Recovery Act auditors aim to strengthen contractor oversight
Tools developed to monitor stimulus spending could have long-term benefits for IGs and financial managers.
The unprecedented federal spending spurred by the 2009 American Recovery and Reinvestment Act spawned an equally unprecedented effort to make sure the nearly $800 billion in stimulus funds authorized by the law were not misused. That oversight effort, and the lessons learned from it, will have far-reaching benefits for agency inspectors general and taxpayers, said federal auditors charged with uncovering contractor waste, fraud and abuse, on Tuesday.
Of particular benefit is the Recovery Operations Center, a kind of intelligence clearinghouse for information about contractors and the risk they represent. It creates for the first time a central repository for contractor information available to all 29 federal inspectors general.
Director Doug Hassebrock said the operations center screens stimulus recipients using risk models to determine where to focus auditing efforts. Using open-source records, federal watch lists, and public-information aggregators like Lexis-Nexis, analysts at the center try to determine any nonobvious, but important associations company principals might have that should garner greater attention from federal investigators.
"Think of this as a lead factory. Our job is to come up with what we see as high-risk recipients or projects," he told attendees of a federal financial management conference in Washington. Hassebrock also is assistant director of the Recovery Accountability and Transparency Board, the body overseeing stimulus spending.
Hassebrock gave a recent example of the center's work: When analysts searched the DUNS number of one particular company -- the unique nine-digit number agencies use to track spending -- "it came up clean as a whistle, no problems at all," he said.
"However, the other dozen DUNS numbers the company is associated with all have been debarred from federal service for fraud," Hassebrock added. "On the day the parent company was debarred [a subsidiary company] got a Recovery Act contract and two more the day after."

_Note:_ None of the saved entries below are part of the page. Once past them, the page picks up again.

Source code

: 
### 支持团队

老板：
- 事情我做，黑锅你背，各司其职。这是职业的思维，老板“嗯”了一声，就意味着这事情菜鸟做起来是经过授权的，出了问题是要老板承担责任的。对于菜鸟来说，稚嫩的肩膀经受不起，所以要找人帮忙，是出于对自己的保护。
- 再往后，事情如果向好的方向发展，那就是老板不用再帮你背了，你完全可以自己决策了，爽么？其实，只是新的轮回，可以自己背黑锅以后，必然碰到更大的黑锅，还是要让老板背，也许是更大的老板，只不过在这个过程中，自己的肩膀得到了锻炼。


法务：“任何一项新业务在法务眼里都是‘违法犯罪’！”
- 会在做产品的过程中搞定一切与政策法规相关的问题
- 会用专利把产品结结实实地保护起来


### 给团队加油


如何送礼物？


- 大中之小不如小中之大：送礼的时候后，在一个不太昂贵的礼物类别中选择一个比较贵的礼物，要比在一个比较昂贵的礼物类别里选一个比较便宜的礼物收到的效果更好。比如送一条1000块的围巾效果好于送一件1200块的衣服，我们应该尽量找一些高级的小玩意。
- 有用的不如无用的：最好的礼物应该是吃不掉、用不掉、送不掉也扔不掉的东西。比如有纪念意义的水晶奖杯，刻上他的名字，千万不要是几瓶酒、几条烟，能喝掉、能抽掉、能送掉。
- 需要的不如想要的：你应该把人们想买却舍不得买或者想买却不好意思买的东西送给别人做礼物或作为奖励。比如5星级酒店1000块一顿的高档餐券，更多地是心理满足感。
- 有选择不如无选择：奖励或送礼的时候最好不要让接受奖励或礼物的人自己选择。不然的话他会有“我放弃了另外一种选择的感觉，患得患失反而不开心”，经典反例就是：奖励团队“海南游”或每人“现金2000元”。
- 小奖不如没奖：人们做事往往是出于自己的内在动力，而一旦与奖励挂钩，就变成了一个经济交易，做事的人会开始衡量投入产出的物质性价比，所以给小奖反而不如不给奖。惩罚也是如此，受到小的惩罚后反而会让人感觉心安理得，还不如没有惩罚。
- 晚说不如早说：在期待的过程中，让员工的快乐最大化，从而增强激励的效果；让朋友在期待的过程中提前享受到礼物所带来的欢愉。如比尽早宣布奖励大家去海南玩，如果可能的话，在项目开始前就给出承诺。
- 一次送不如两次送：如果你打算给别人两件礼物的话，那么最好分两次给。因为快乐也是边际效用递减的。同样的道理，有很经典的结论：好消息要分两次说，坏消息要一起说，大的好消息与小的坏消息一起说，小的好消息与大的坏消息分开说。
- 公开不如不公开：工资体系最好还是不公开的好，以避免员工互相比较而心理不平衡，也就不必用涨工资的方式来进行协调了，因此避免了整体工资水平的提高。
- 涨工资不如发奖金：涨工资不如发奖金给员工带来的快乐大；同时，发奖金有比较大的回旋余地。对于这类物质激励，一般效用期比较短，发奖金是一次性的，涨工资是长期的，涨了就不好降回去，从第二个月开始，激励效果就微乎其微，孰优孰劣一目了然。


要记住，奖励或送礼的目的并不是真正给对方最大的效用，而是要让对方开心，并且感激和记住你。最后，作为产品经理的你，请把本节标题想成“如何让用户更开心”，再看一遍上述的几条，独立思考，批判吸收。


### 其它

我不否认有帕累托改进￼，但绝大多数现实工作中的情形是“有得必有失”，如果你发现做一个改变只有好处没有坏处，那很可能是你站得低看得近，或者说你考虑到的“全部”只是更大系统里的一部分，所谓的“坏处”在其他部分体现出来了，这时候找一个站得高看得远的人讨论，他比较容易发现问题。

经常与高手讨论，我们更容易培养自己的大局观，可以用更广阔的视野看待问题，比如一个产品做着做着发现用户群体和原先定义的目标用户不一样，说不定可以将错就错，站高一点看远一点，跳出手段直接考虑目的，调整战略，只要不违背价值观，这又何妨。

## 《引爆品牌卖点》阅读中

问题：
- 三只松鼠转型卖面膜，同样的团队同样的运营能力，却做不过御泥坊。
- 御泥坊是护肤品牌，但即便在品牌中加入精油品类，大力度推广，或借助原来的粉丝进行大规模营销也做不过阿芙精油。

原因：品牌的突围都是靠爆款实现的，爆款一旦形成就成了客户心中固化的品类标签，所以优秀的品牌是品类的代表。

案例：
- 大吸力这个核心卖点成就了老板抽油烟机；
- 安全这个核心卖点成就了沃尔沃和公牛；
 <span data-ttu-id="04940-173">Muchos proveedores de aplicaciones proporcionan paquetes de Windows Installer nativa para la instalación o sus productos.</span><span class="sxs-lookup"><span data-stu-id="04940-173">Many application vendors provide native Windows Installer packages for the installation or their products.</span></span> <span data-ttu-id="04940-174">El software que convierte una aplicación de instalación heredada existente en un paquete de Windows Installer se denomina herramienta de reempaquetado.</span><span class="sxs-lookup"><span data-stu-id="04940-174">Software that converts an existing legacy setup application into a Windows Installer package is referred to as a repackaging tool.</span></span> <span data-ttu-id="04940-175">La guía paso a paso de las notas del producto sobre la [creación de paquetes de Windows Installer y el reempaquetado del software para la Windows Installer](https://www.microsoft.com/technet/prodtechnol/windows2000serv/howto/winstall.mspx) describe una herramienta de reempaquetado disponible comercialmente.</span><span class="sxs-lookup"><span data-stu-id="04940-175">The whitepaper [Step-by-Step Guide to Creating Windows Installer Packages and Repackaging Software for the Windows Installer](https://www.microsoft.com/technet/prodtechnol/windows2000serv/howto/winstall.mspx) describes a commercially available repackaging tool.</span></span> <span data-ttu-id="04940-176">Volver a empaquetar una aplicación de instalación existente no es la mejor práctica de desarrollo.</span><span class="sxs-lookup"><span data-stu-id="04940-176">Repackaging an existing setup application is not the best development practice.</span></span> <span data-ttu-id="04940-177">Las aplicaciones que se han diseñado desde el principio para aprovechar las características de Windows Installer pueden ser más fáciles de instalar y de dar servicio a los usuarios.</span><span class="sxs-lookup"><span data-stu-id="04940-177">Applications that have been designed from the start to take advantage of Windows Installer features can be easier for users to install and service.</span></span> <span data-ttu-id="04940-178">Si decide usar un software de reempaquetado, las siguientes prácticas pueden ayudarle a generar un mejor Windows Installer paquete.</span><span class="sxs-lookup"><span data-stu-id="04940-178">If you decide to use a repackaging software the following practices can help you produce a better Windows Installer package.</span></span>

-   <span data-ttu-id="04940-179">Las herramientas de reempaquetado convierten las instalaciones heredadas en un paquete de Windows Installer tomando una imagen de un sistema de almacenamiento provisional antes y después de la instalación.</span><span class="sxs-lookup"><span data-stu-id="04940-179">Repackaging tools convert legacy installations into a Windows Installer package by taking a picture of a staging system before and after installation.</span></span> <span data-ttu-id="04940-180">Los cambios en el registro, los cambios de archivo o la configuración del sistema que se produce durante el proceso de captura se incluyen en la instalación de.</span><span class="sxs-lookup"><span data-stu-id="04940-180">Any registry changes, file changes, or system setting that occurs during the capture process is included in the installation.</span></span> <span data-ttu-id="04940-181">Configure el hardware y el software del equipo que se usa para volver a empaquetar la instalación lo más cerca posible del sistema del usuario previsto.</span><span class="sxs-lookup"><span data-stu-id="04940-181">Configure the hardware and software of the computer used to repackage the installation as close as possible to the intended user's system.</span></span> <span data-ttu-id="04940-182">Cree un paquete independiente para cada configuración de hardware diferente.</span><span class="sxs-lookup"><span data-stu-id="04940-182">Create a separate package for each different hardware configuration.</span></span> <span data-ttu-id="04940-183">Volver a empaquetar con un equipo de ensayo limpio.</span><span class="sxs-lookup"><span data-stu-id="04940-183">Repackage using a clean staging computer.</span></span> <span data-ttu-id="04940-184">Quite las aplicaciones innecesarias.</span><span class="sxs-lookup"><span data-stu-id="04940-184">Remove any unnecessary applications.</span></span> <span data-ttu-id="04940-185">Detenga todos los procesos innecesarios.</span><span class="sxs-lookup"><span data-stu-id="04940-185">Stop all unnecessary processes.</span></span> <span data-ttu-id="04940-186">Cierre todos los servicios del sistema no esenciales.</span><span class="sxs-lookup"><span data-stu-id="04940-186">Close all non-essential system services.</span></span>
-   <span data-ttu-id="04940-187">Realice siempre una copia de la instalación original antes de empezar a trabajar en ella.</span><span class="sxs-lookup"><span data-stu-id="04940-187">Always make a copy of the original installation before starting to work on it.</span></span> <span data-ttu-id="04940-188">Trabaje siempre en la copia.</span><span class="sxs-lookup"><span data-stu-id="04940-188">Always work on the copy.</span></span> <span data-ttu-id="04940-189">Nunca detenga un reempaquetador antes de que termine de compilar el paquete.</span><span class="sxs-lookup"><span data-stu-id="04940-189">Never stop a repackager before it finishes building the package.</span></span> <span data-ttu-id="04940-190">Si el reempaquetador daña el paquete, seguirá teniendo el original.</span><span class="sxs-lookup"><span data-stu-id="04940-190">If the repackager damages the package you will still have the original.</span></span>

Companies debarred from doing business with the federal government can circumvent that by setting up a new company under an associate. "All you've got to do is have your spouse or your neighbor down the street or whoever you want open up a company with a new DUNS number and you're back in business," he said.
Besides collecting and analyzing data, the center also shares information among the 29 federal inspectors general. If an IG calls the center with concerns about a particular contractor, officials can determine if other agencies also have had problems with the contractor and share that information, so the two agencies can coordinate an investigation if appropriate.
"As basic as that sounds, you'd be amazed that [was not happening]. It's very powerful -- you have 29 IGs focused together against similar targets," Hassebrock said.
The center has been a "phenomenal" help to agency IGs, said Richard Skinner, Homeland Security Department IG and vice chairman of the Recovery Board. "The center's legacy will live well beyond the Recovery Board."